The Scale of AI Payments
Alipay, the digital payments arm of Ant Group, disclosed on its official channels that it has processed 300 million AI-powered transactions (referred to as 'AI付'). This milestone positions the platform as the first globally to deploy a large-scale, commercially operational AI-native payment infrastructure. Additionally, Alipay stated that its system now supports 95% of general-purpose AI agents currently available in the market. The company simultaneously launched two new products: an AI wallet designed for agent-managed assets and a Token Pay service that enables autonomous token-based settlements.
These figures come from a public filing by Alipay on the AIbase.cn directory, which aggregates AI industry news and product updates. While the exact time frame of the 300 million transactions was not specified, the sheer volume indicates a rapid adoption curve for AI-driven payment flows, likely spanning both consumer-facing agent interactions and enterprise-level autonomous transactions.
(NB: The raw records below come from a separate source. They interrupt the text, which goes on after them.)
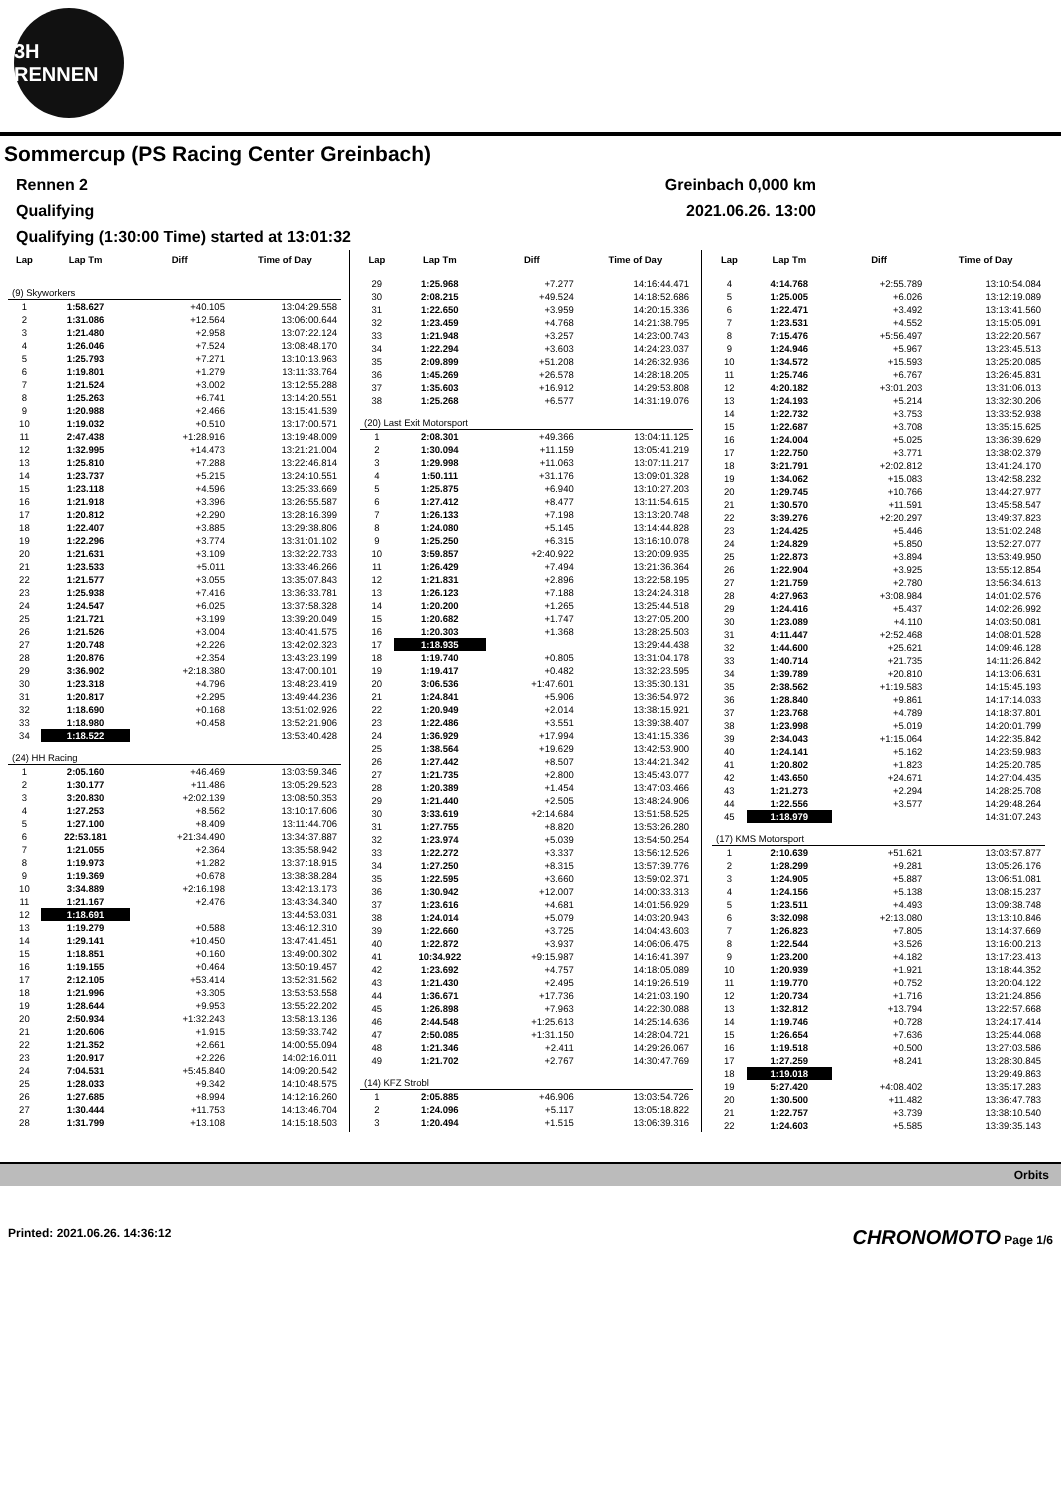3H RENNEN
Sommercup (PS Racing Center Greinbach)
Rennen 2 Greinbach 0,000 km
Qualifying 2021.06.26. 13:00
Qualifying (1:30:00 Time) started at 13:01:32
| Lap | Lap Tm | Diff | Time of Day |
| --- | --- | --- | --- |
| (9) Skyworkers | | | |
| 1 | 1:58.627 | +40.105 | 13:04:29.558 |
| 2 | 1:31.086 | +12.564 | 13:06:00.644 |
| 3 | 1:21.480 | +2.958 | 13:07:22.124 |
| 4 | 1:26.046 | +7.524 | 13:08:48.170 |
| 5 | 1:25.793 | +7.271 | 13:10:13.963 |
| 6 | 1:19.801 | +1.279 | 13:11:33.764 |
| 7 | 1:21.524 | +3.002 | 13:12:55.288 |
| 8 | 1:25.263 | +6.741 | 13:14:20.551 |
| 9 | 1:20.988 | +2.466 | 13:15:41.539 |
| 10 | 1:19.032 | +0.510 | 13:17:00.571 |
| 11 | 2:47.438 | +1:28.916 | 13:19:48.009 |
| 12 | 1:32.995 | +14.473 | 13:21:21.004 |
| 13 | 1:25.810 | +7.288 | 13:22:46.814 |
| 14 | 1:23.737 | +5.215 | 13:24:10.551 |
| 15 | 1:23.118 | +4.596 | 13:25:33.669 |
| 16 | 1:21.918 | +3.396 | 13:26:55.587 |
| 17 | 1:20.812 | +2.290 | 13:28:16.399 |
| 18 | 1:22.407 | +3.885 | 13:29:38.806 |
| 19 | 1:22.296 | +3.774 | 13:31:01.102 |
| 20 | 1:21.631 | +3.109 | 13:32:22.733 |
| 21 | 1:23.533 | +5.011 | 13:33:46.266 |
| 22 | 1:21.577 | +3.055 | 13:35:07.843 |
| 23 | 1:25.938 | +7.416 | 13:36:33.781 |
| 24 | 1:24.547 | +6.025 | 13:37:58.328 |
| 25 | 1:21.721 | +3.199 | 13:39:20.049 |
| 26 | 1:21.526 | +3.004 | 13:40:41.575 |
| 27 | 1:20.748 | +2.226 | 13:42:02.323 |
| 28 | 1:20.876 | +2.354 | 13:43:23.199 |
| 29 | 3:36.902 | +2:18.380 | 13:47:00.101 |
| 30 | 1:23.318 | +4.796 | 13:48:23.419 |
| 31 | 1:20.817 | +2.295 | 13:49:44.236 |
| 32 | 1:18.690 | +0.168 | 13:51:02.926 |
| 33 | 1:18.980 | +0.458 | 13:52:21.906 |
| 34 | 1:18.522 | | 13:53:40.428 |
| (24) HH Racing | | | |
| 1 | 2:05.160 | +46.469 | 13:03:59.346 |
| 2 | 1:30.177 | +11.486 | 13:05:29.523 |
| 3 | 3:20.830 | +2:02.139 | 13:08:50.353 |
| 4 | 1:27.253 | +8.562 | 13:10:17.606 |
| 5 | 1:27.100 | +8.409 | 13:11:44.706 |
| 6 | 22:53.181 | +21:34.490 | 13:34:37.887 |
| 7 | 1:21.055 | +2.364 | 13:35:58.942 |
| 8 | 1:19.973 | +1.282 | 13:37:18.915 |
| 9 | 1:19.369 | +0.678 | 13:38:38.284 |
| 10 | 3:34.889 | +2:16.198 | 13:42:13.173 |
| 11 | 1:21.167 | +2.476 | 13:43:34.340 |
| 12 | 1:18.691 | | 13:44:53.031 |
| 13 | 1:19.279 | +0.588 | 13:46:12.310 |
| 14 | 1:29.141 | +10.450 | 13:47:41.451 |
| 15 | 1:18.851 | +0.160 | 13:49:00.302 |
| 16 | 1:19.155 | +0.464 | 13:50:19.457 |
| 17 | 2:12.105 | +53.414 | 13:52:31.562 |
| 18 | 1:21.996 | +3.305 | 13:53:53.558 |
| 19 | 1:28.644 | +9.953 | 13:55:22.202 |
| 20 | 2:50.934 | +1:32.243 | 13:58:13.136 |
| 21 | 1:20.606 | +1.915 | 13:59:33.742 |
| 22 | 1:21.352 | +2.661 | 14:00:55.094 |
| 23 | 1:20.917 | +2.226 | 14:02:16.011 |
| 24 | 7:04.531 | +5:45.840 | 14:09:20.542 |
| 25 | 1:28.033 | +9.342 | 14:10:48.575 |
| 26 | 1:27.685 | +8.994 | 14:12:16.260 |
| 27 | 1:30.444 | +11.753 | 14:13:46.704 |
| 28 | 1:31.799 | +13.108 | 14:15:18.503 |
| Lap | Lap Tm | Diff | Time of Day |
| --- | --- | --- | --- |
| 29 | 1:25.968 | +7.277 | 14:16:44.471 |
| 30 | 2:08.215 | +49.524 | 14:18:52.686 |
| 31 | 1:22.650 | +3.959 | 14:20:15.336 |
| 32 | 1:23.459 | +4.768 | 14:21:38.795 |
| 33 | 1:21.948 | +3.257 | 14:23:00.743 |
| 34 | 1:22.294 | +3.603 | 14:24:23.037 |
| 35 | 2:09.899 | +51.208 | 14:26:32.936 |
| 36 | 1:45.269 | +26.578 | 14:28:18.205 |
| 37 | 1:35.603 | +16.912 | 14:29:53.808 |
| 38 | 1:25.268 | +6.577 | 14:31:19.076 |
| (20) Last Exit Motorsport | | | |
| 1 | 2:08.301 | +49.366 | 13:04:11.125 |
| 2 | 1:30.094 | +11.159 | 13:05:41.219 |
| 3 | 1:29.998 | +11.063 | 13:07:11.217 |
| 4 | 1:50.111 | +31.176 | 13:09:01.328 |
| 5 | 1:25.875 | +6.940 | 13:10:27.203 |
| 6 | 1:27.412 | +8.477 | 13:11:54.615 |
| 7 | 1:26.133 | +7.198 | 13:13:20.748 |
| 8 | 1:24.080 | +5.145 | 13:14:44.828 |
| 9 | 1:25.250 | +6.315 | 13:16:10.078 |
| 10 | 3:59.857 | +2:40.922 | 13:20:09.935 |
| 11 | 1:26.429 | +7.494 | 13:21:36.364 |
| 12 | 1:21.831 | +2.896 | 13:22:58.195 |
| 13 | 1:26.123 | +7.188 | 13:24:24.318 |
| 14 | 1:20.200 | +1.265 | 13:25:44.518 |
| 15 | 1:20.682 | +1.747 | 13:27:05.200 |
| 16 | 1:20.303 | +1.368 | 13:28:25.503 |
| 17 | 1:18.935 | | 13:29:44.438 |
| 18 | 1:19.740 | +0.805 | 13:31:04.178 |
| 19 | 1:19.417 | +0.482 | 13:32:23.595 |
| 20 | 3:06.536 | +1:47.601 | 13:35:30.131 |
| 21 | 1:24.841 | +5.906 | 13:36:54.972 |
| 22 | 1:20.949 | +2.014 | 13:38:15.921 |
| 23 | 1:22.486 | +3.551 | 13:39:38.407 |
| 24 | 1:36.929 | +17.994 | 13:41:15.336 |
| 25 | 1:38.564 | +19.629 | 13:42:53.900 |
| 26 | 1:27.442 | +8.507 | 13:44:21.342 |
| 27 | 1:21.735 | +2.800 | 13:45:43.077 |
| 28 | 1:20.389 | +1.454 | 13:47:03.466 |
| 29 | 1:21.440 | +2.505 | 13:48:24.906 |
| 30 | 3:33.619 | +2:14.684 | 13:51:58.525 |
| 31 | 1:27.755 | +8.820 | 13:53:26.280 |
| 32 | 1:23.974 | +5.039 | 13:54:50.254 |
| 33 | 1:22.272 | +3.337 | 13:56:12.526 |
| 34 | 1:27.250 | +8.315 | 13:57:39.776 |
| 35 | 1:22.595 | +3.660 | 13:59:02.371 |
| 36 | 1:30.942 | +12.007 | 14:00:33.313 |
| 37 | 1:23.616 | +4.681 | 14:01:56.929 |
| 38 | 1:24.014 | +5.079 | 14:03:20.943 |
| 39 | 1:22.660 | +3.725 | 14:04:43.603 |
| 40 | 1:22.872 | +3.937 | 14:06:06.475 |
| 41 | 10:34.922 | +9:15.987 | 14:16:41.397 |
| 42 | 1:23.692 | +4.757 | 14:18:05.089 |
| 43 | 1:21.430 | +2.495 | 14:19:26.519 |
| 44 | 1:36.671 | +17.736 | 14:21:03.190 |
| 45 | 1:26.898 | +7.963 | 14:22:30.088 |
| 46 | 2:44.548 | +1:25.613 | 14:25:14.636 |
| 47 | 2:50.085 | +1:31.150 | 14:28:04.721 |
| 48 | 1:21.346 | +2.411 | 14:29:26.067 |
| 49 | 1:21.702 | +2.767 | 14:30:47.769 |
| (14) KFZ Strobl | | | |
| 1 | 2:05.885 | +46.906 | 13:03:54.726 |
| 2 | 1:24.096 | +5.117 | 13:05:18.822 |
| 3 | 1:20.494 | +1.515 | 13:06:39.316 |
| Lap | Lap Tm | Diff | Time of Day |
| --- | --- | --- | --- |
| 4 | 4:14.768 | +2:55.789 | 13:10:54.084 |
| 5 | 1:25.005 | +6.026 | 13:12:19.089 |
| 6 | 1:22.471 | +3.492 | 13:13:41.560 |
| 7 | 1:23.531 | +4.552 | 13:15:05.091 |
| 8 | 7:15.476 | +5:56.497 | 13:22:20.567 |
| 9 | 1:24.946 | +5.967 | 13:23:45.513 |
| 10 | 1:34.572 | +15.593 | 13:25:20.085 |
| 11 | 1:25.746 | +6.767 | 13:26:45.831 |
| 12 | 4:20.182 | +3:01.203 | 13:31:06.013 |
| 13 | 1:24.193 | +5.214 | 13:32:30.206 |
| 14 | 1:22.732 | +3.753 | 13:33:52.938 |
| 15 | 1:22.687 | +3.708 | 13:35:15.625 |
| 16 | 1:24.004 | +5.025 | 13:36:39.629 |
| 17 | 1:22.750 | +3.771 | 13:38:02.379 |
| 18 | 3:21.791 | +2:02.812 | 13:41:24.170 |
| 19 | 1:34.062 | +15.083 | 13:42:58.232 |
| 20 | 1:29.745 | +10.766 | 13:44:27.977 |
| 21 | 1:30.570 | +11.591 | 13:45:58.547 |
| 22 | 3:39.276 | +2:20.297 | 13:49:37.823 |
| 23 | 1:24.425 | +5.446 | 13:51:02.248 |
| 24 | 1:24.829 | +5.850 | 13:52:27.077 |
| 25 | 1:22.873 | +3.894 | 13:53:49.950 |
| 26 | 1:22.904 | +3.925 | 13:55:12.854 |
| 27 | 1:21.759 | +2.780 | 13:56:34.613 |
| 28 | 4:27.963 | +3:08.984 | 14:01:02.576 |
| 29 | 1:24.416 | +5.437 | 14:02:26.992 |
| 30 | 1:23.089 | +4.110 | 14:03:50.081 |
| 31 | 4:11.447 | +2:52.468 | 14:08:01.528 |
| 32 | 1:44.600 | +25.621 | 14:09:46.128 |
| 33 | 1:40.714 | +21.735 | 14:11:26.842 |
| 34 | 1:39.789 | +20.810 | 14:13:06.631 |
| 35 | 2:38.562 | +1:19.583 | 14:15:45.193 |
| 36 | 1:28.840 | +9.861 | 14:17:14.033 |
| 37 | 1:23.768 | +4.789 | 14:18:37.801 |
| 38 | 1:23.998 | +5.019 | 14:20:01.799 |
| 39 | 2:34.043 | +1:15.064 | 14:22:35.842 |
| 40 | 1:24.141 | +5.162 | 14:23:59.983 |
| 41 | 1:20.802 | +1.823 | 14:25:20.785 |
| 42 | 1:43.650 | +24.671 | 14:27:04.435 |
| 43 | 1:21.273 | +2.294 | 14:28:25.708 |
| 44 | 1:22.556 | +3.577 | 14:29:48.264 |
| 45 | 1:18.979 | | 14:31:07.243 |
| (17) KMS Motorsport | | | |
| 1 | 2:10.639 | +51.621 | 13:03:57.877 |
| 2 | 1:28.299 | +9.281 | 13:05:26.176 |
| 3 | 1:24.905 | +5.887 | 13:06:51.081 |
| 4 | 1:24.156 | +5.138 | 13:08:15.237 |
| 5 | 1:23.511 | +4.493 | 13:09:38.748 |
| 6 | 3:32.098 | +2:13.080 | 13:13:10.846 |
| 7 | 1:26.823 | +7.805 | 13:14:37.669 |
| 8 | 1:22.544 | +3.526 | 13:16:00.213 |
| 9 | 1:23.200 | +4.182 | 13:17:23.413 |
| 10 | 1:20.939 | +1.921 | 13:18:44.352 |
| 11 | 1:19.770 | +0.752 | 13:20:04.122 |
| 12 | 1:20.734 | +1.716 | 13:21:24.856 |
| 13 | 1:32.812 | +13.794 | 13:22:57.668 |
| 14 | 1:19.746 | +0.728 | 13:24:17.414 |
| 15 | 1:26.654 | +7.636 | 13:25:44.068 |
| 16 | 1:19.518 | +0.500 | 13:27:03.586 |
| 17 | 1:27.259 | +8.241 | 13:28:30.845 |
| 18 | 1:19.018 | | 13:29:49.863 |
| 19 | 5:27.420 | +4:08.402 | 13:35:17.283 |
| 20 | 1:30.500 | +11.482 | 13:36:47.783 |
| 21 | 1:22.757 | +3.739 | 13:38:10.540 |
| 22 | 1:24.603 | +5.585 | 13:39:35.143 |
Orbits
Printed: 2021.06.26. 14:36:12 CHRONOMOTO Page 1/6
What is Token Pay and the AI Wallet?
Token Pay is a new settlement layer that allows AI agents to initiate and complete payments using cryptographic tokens without direct human intervention. According to Alipay's announcement, Token Pay is built on existing digital payment rails but abstracts away the need for manual authorization in predefined agent workflows. This is especially relevant for scenarios where an AI agent must purchase cloud compute, subscribe to APIs, or compensate other agents for services rendered. The AI wallet, meanwhile, acts as a custodial account managed by an agent's identity rather than a human user. Alipay claims the wallet can hold fiat-pegged stablecoins, loyalty points, and tokenized assets, and it supports programmable spending limits that the agent itself can optimize based on task requirements.

The integration with 95% of general-purpose AI agents suggests that Alipay has developed a universal agent authentication and payment protocol. This likely leverages API-based agent identification, where each agent receives a unique cryptographic identity that is verified during transaction authorization. For comparison, most existing payment systems still require human-in-the-loop confirmation for every transaction, which would bottleneck high-frequency agent interactions.
Why This Matters: Infrastructure for the Agent Economy
The announcement signals a fundamental shift in how digital payments are conceptualized. As AI agents become autonomous - booking travel, managing supply chains, or executing trades - they need financial agency separate from their human operators. Alipay's move directly addresses this friction. The 300 million transaction count indicates that such agents are already operating at scale in China's digital ecosystem. 'AI付' transactions likely include everything from an agent paying for cloud GPU usage to micro-payments between AI bots in a decentralized workflow.
Support for 95% of general-purpose agents means Alipay has likely partnered with major agent platforms like Dify, Coze, or homegrown Chinese equivalents to embed its payment SDK. This creates a network effect: the more agents that use Alipay's infrastructure, the more attractive it becomes for new agent platforms to integrate it. Ant Group is betting that the next wave of digital commerce will be agent-to-agent, with humans only stepping in for high-value exceptions.
Technical and Competitive Implications

From a technical standpoint, Alipay's AI-native payment infrastructure likely relies on agent identity verification via token-based authentication, smart contract on settlement, and real-time risk scoring adapted to agent behavior patterns. The company has long been a leader in risk management for human payments; extending that to non-human actors requires new models for detecting anomalous agent behavior - such as a sudden spike in transaction frequency that could indicate a hacked agent.
Competitively, this positions Alipay ahead of other payment giants. WeChat Pay has yet to announce similar AI-native features. Globally, Stripe and PayPal have begun exploring agent payments, but neither has disclosed transaction volumes in the hundreds of millions. Alipay's head start in China's high-density digital economy gives it a unique testbed. Moreover, by launching an AI wallet, Alipay is effectively creating a new asset class - agent-held balances - that could eventually be used for inter-agent lending, staking, or automated treasury management.
Looking Ahead: Challenges and Opportunities
Despite the impressive numbers, several questions remain. First, who bears liability when an AI agent makes a fraudulent or erroneous payment? Alipay's existing dispute resolution system is designed for humans; adapting it to agents will require new legal frameworks. Second, the 300 million figure may include many low-value, repetitive micro-transactions - such as agent polling fees - which could inflate the count. Nevertheless, the operational experience of handling 300 million agent transactions provides invaluable data for refining reliability and cost.
Looking forward, we expect Ant Group to open the AI wallet and Token Pay to third-party developers via APIs, similar to how Alipay's payment APIs are accessible to merchants. This could spawn a new ecosystem of 'agent finance' (AgentFi) tools. For developers in the AI tools space, this development means that building monetizable agent applications is now infrastructure-level possible in China. The rest of the world will likely watch closely: if agent-to-agent payments become mainstream, every major payments company will need to follow suit.